The RPI in June was 11.8% and an increase by that number would add hundreds of pounds to the cost of many annual passes.
The news comes as rail industry bosses and the Aslef union are expected to hold formal talks in the coming days after a strike on Saturday (13 August) paralyzed large parts of Britain’s network.
What did the DfT say?
A DfT spokesman said the increase, which normally comes into effect in January, will be postponed until March to “help struggling households”.
They said: “The government is taking decisive action to reduce the impact of inflation on fares during the cost-of-living crisis and will not increase fares as much as the July RPI figure.”

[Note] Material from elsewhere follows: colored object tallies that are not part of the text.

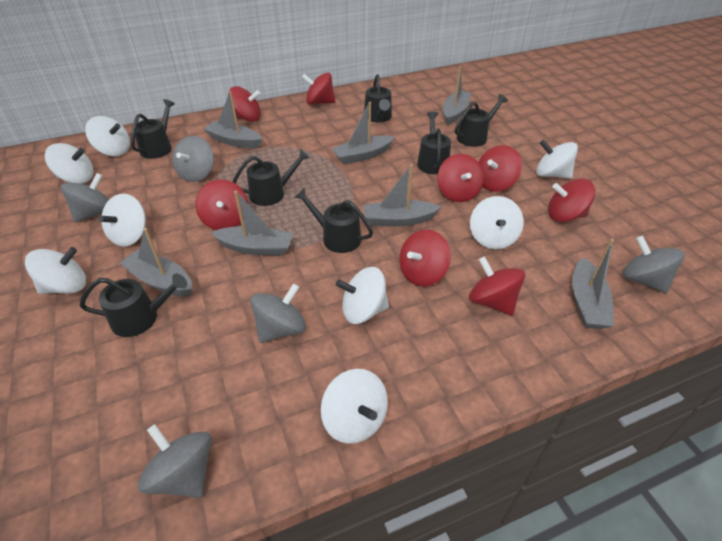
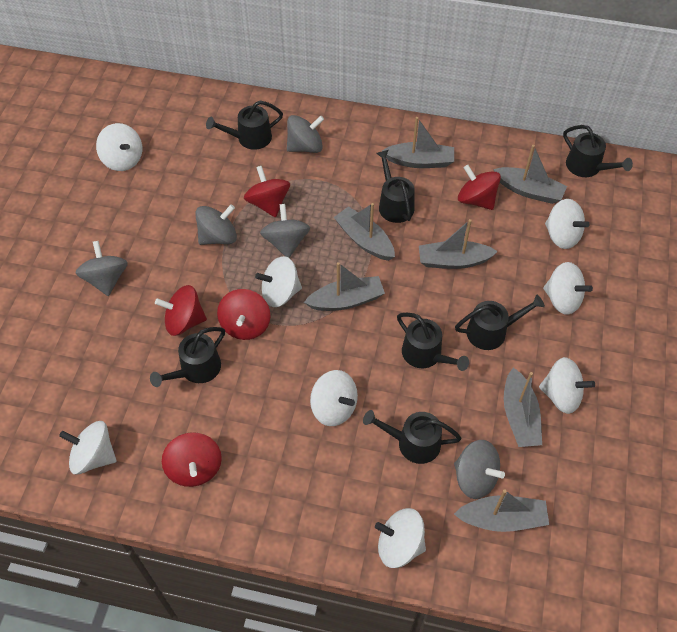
red spinning top: 8 -> 5

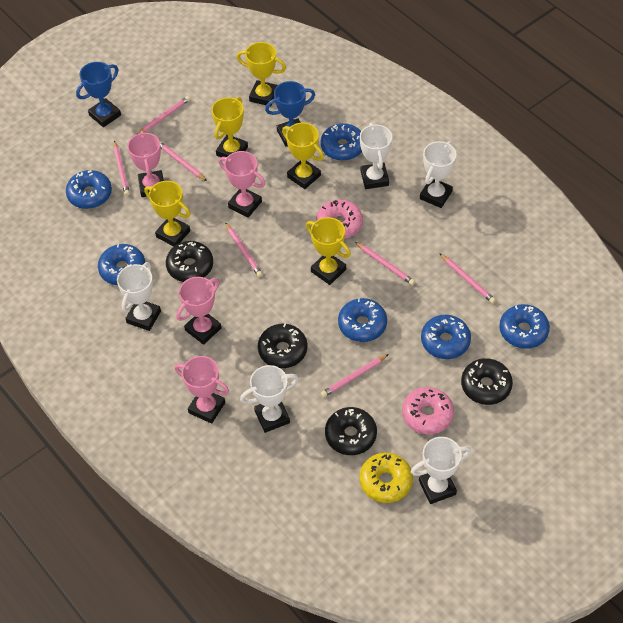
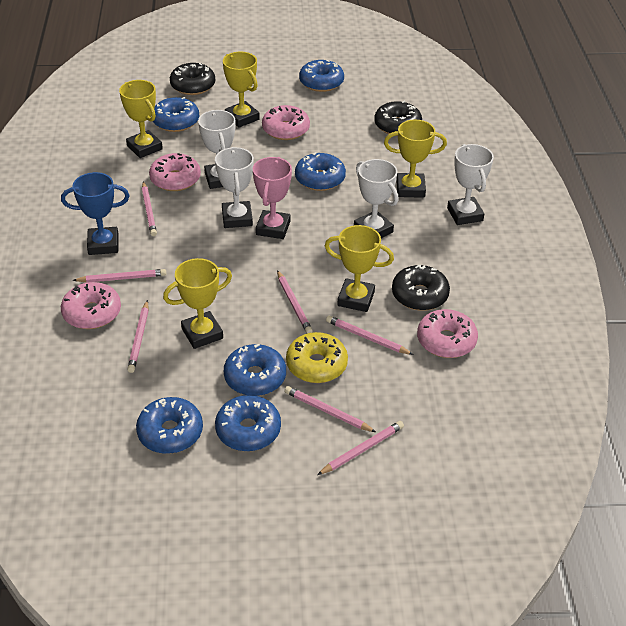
black donut: 4 -> 3
blue trophy: 2 -> 1
pink donut: 2 -> 4
pink trophy: 4 -> 1
white trophy: 5 -> 4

“We are also deferring the increase again to March 2023 and temporarily freezing fares for passengers to allow them to travel at a lower fare for all of January and February while we continue to take steps to help struggling households.”
It is not yet clear how much smaller the increase will be compared to this RPI number.
On Saturday, around 6,500 train drivers who are members of the Aslef union engaged in a wage dispute with nine railway companies, and further strikes are planned for the coming week.
Members of the National Union of Rail, Maritime and Transport Workers (RMT) and The Transport Salaried Staffs’ Association (TSSA) unions will be out of work on August 18 and 20.
On August 19, London Underground and London bus drivers will also take industrial action.
What did activists say?
Activists have campaigned for the government to scrap the RPI method of calculating annual fare increases.
Paul Tuohy, from the Campaign for Better Transport, told the Daily Mail that even a small hike in fares could discourage large numbers of commuters altogether from rail travel, and called for an urgent fare freeze for 2023.
Earlier this year, the biggest increase in rail fares in almost a decade added more than £100 to the cost of many annual passes.
Commuters have been hit hard by price increases of up to 3.8% in England and Wales.
Wales usually makes similar tariff changes to England, while the Scottish Government has not announced any plans for 2023.
Fares in Northern Ireland are set by operator Translink, which does not use RPI.